Ao sair do Palácio da Alvorada, residência oficial do Presidente do Brasil, Bolsonaro questionou a cobertura jornalística dada a Thunberg, de 16 anos, que no último domingo usou a rede social Twitter para partilhar informação sobre o assassinato de mais dois indígenas no estado brasileiro do Maranhão.

“A Greta já disse que os índios morreram porque estavam a defender a Amazónia. É impressionante a imprensa dar espaço para uma pirralha dessa aí. Pirralha”, declarou o chefe de Estado a jornalistas, em Brasília.

Bolsonaro referia-se às declarações da jovem no Twitter, em que afirmou que “os povos indígenas estão literalmente a ser assassinados por tentar proteger a floresta da desflorestação ilegal. Repetidamente. É vergonhoso que o mundo permaneça calado sobre isso”.

O comentário de Bolsonaro sobre a adolescente segue a mesma linha daqueles já efetuados pelo seu homólogo norte-americano, Donald Trump, que, em setembro, respondeu sarcasticamente a um vídeo da jovem ativista sobre sofrimento humano, morte de ecossistemas e iminente extinção em massa.
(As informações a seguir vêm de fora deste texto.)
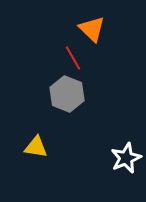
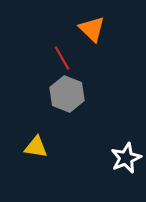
red line: moved 11 px left
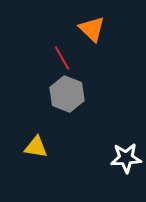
white star: rotated 20 degrees clockwise
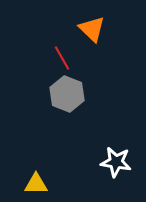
yellow triangle: moved 37 px down; rotated 10 degrees counterclockwise
white star: moved 10 px left, 4 px down; rotated 12 degrees clockwise
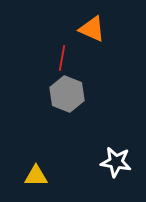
orange triangle: rotated 20 degrees counterclockwise
red line: rotated 40 degrees clockwise
yellow triangle: moved 8 px up
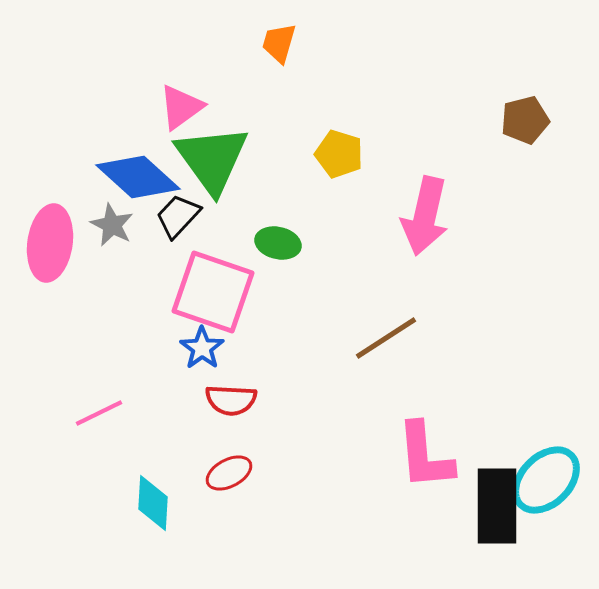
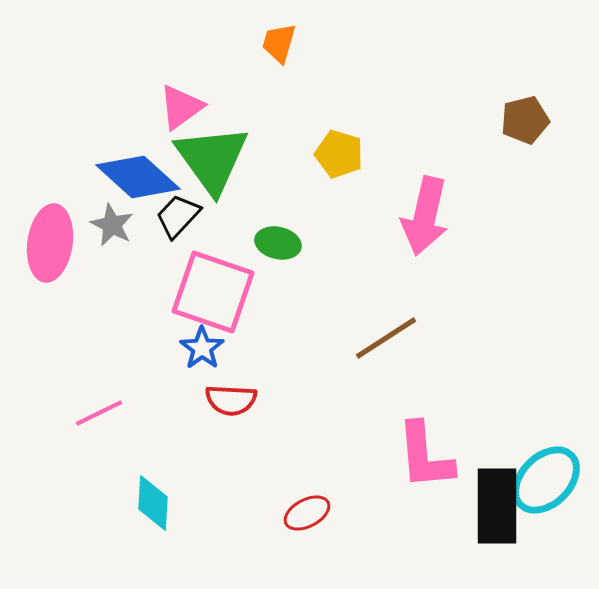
red ellipse: moved 78 px right, 40 px down
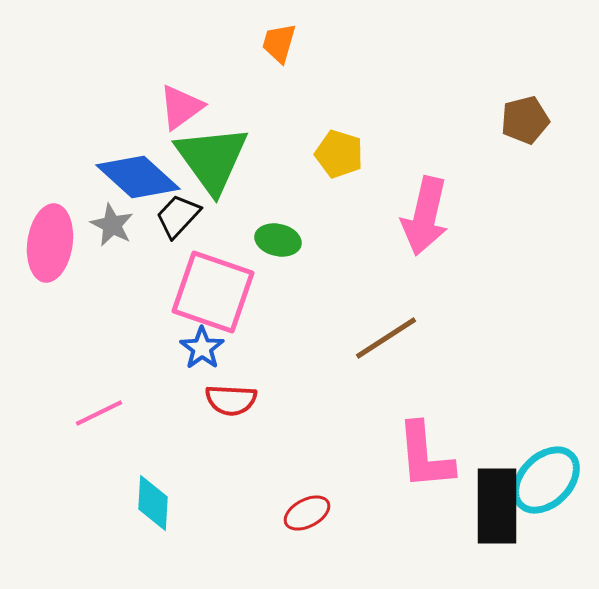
green ellipse: moved 3 px up
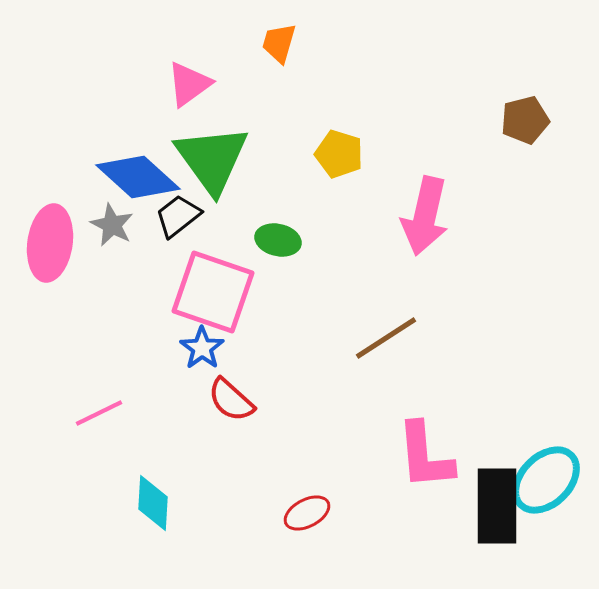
pink triangle: moved 8 px right, 23 px up
black trapezoid: rotated 9 degrees clockwise
red semicircle: rotated 39 degrees clockwise
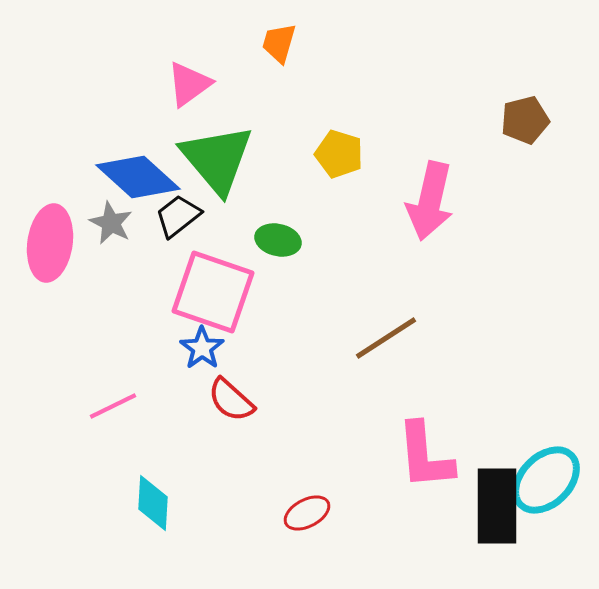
green triangle: moved 5 px right; rotated 4 degrees counterclockwise
pink arrow: moved 5 px right, 15 px up
gray star: moved 1 px left, 2 px up
pink line: moved 14 px right, 7 px up
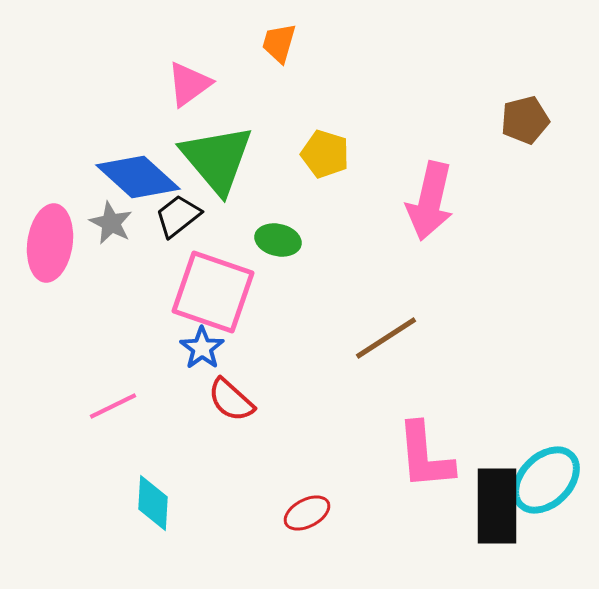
yellow pentagon: moved 14 px left
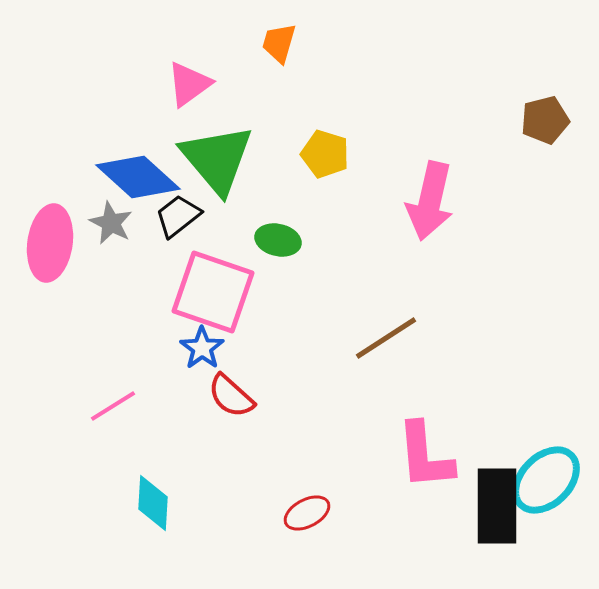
brown pentagon: moved 20 px right
red semicircle: moved 4 px up
pink line: rotated 6 degrees counterclockwise
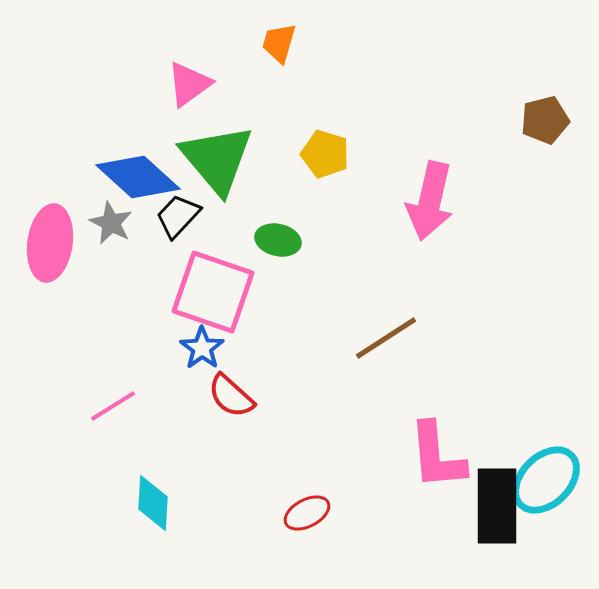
black trapezoid: rotated 9 degrees counterclockwise
pink L-shape: moved 12 px right
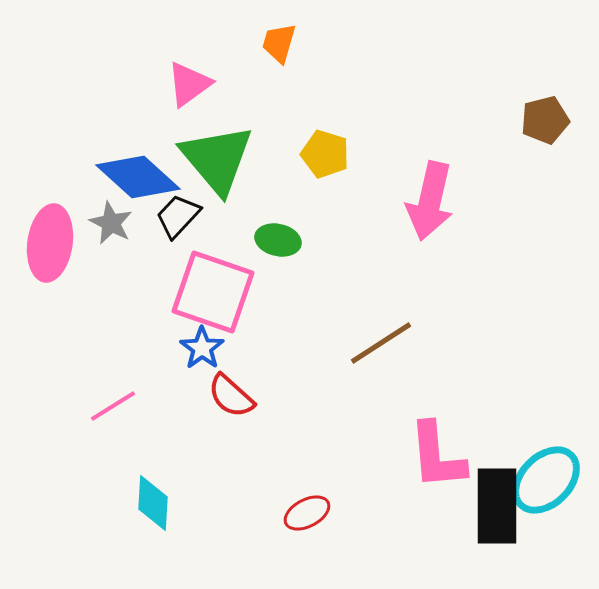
brown line: moved 5 px left, 5 px down
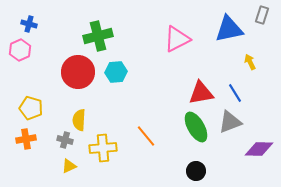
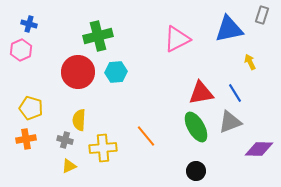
pink hexagon: moved 1 px right
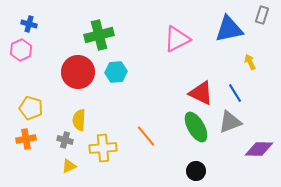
green cross: moved 1 px right, 1 px up
red triangle: rotated 36 degrees clockwise
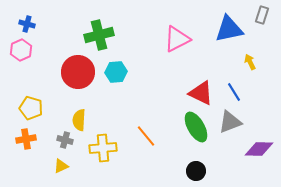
blue cross: moved 2 px left
blue line: moved 1 px left, 1 px up
yellow triangle: moved 8 px left
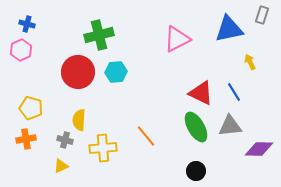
gray triangle: moved 4 px down; rotated 15 degrees clockwise
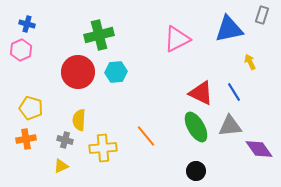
purple diamond: rotated 52 degrees clockwise
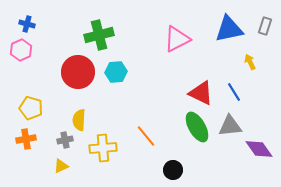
gray rectangle: moved 3 px right, 11 px down
green ellipse: moved 1 px right
gray cross: rotated 28 degrees counterclockwise
black circle: moved 23 px left, 1 px up
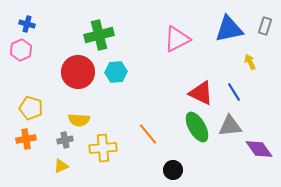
yellow semicircle: rotated 90 degrees counterclockwise
orange line: moved 2 px right, 2 px up
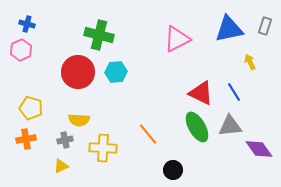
green cross: rotated 28 degrees clockwise
yellow cross: rotated 8 degrees clockwise
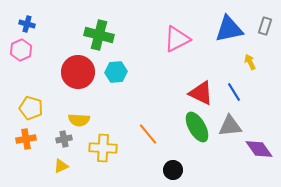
gray cross: moved 1 px left, 1 px up
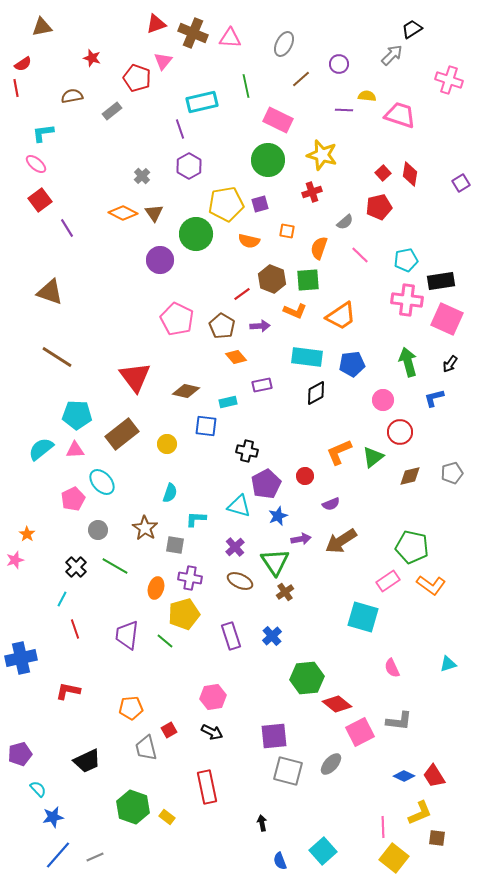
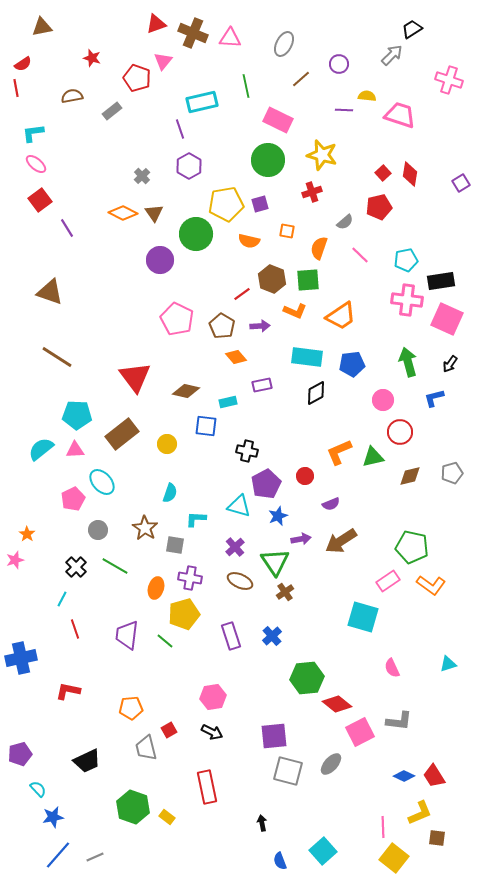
cyan L-shape at (43, 133): moved 10 px left
green triangle at (373, 457): rotated 25 degrees clockwise
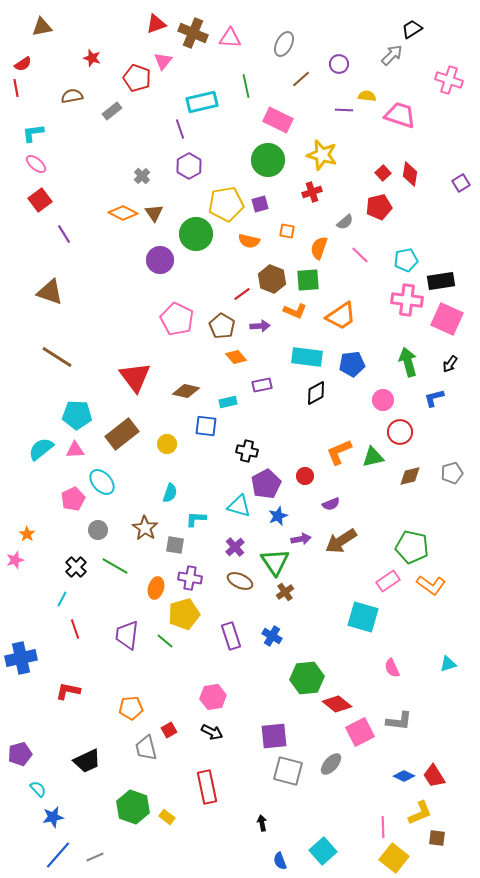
purple line at (67, 228): moved 3 px left, 6 px down
blue cross at (272, 636): rotated 18 degrees counterclockwise
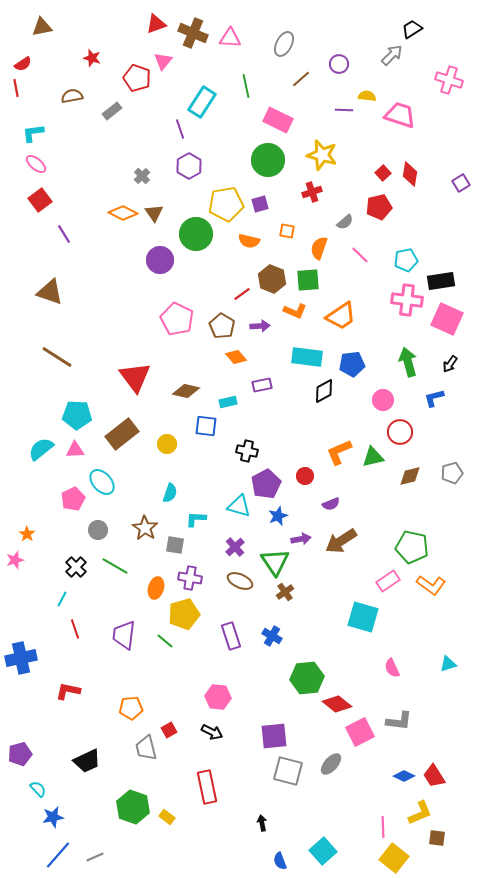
cyan rectangle at (202, 102): rotated 44 degrees counterclockwise
black diamond at (316, 393): moved 8 px right, 2 px up
purple trapezoid at (127, 635): moved 3 px left
pink hexagon at (213, 697): moved 5 px right; rotated 15 degrees clockwise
“Ela parece ser uma jovem menina muito feliz, que está a caminho de um futuro maravilhoso e brilhante. Muito bom ver isso”, ironizou Trump na ocasião.

Greta respondeu a Trump da mesma forma que retribuiu a Bolsonaro, colocando na sua biografia do Twitter as observações feitas pelo chefe de Estado.

Na manhã de sábado, dois membros da tribo Guajajara foram mortos a tiro e outros dois ficaram feridos numa estrada que corta uma reserva, no estado brasileiro do Maranhão.

As autoridades informaram que os disparos foram feitos por criminosos que estavam dentro de um veículo branco, mas não identificaram nenhum suspeito.

Foi também no Maranhão, há pouco mais de um mês, que ocorreu o assassinato de outro líder indígena, Paulo Paulino Guajajara, que atuava como guardião da floresta.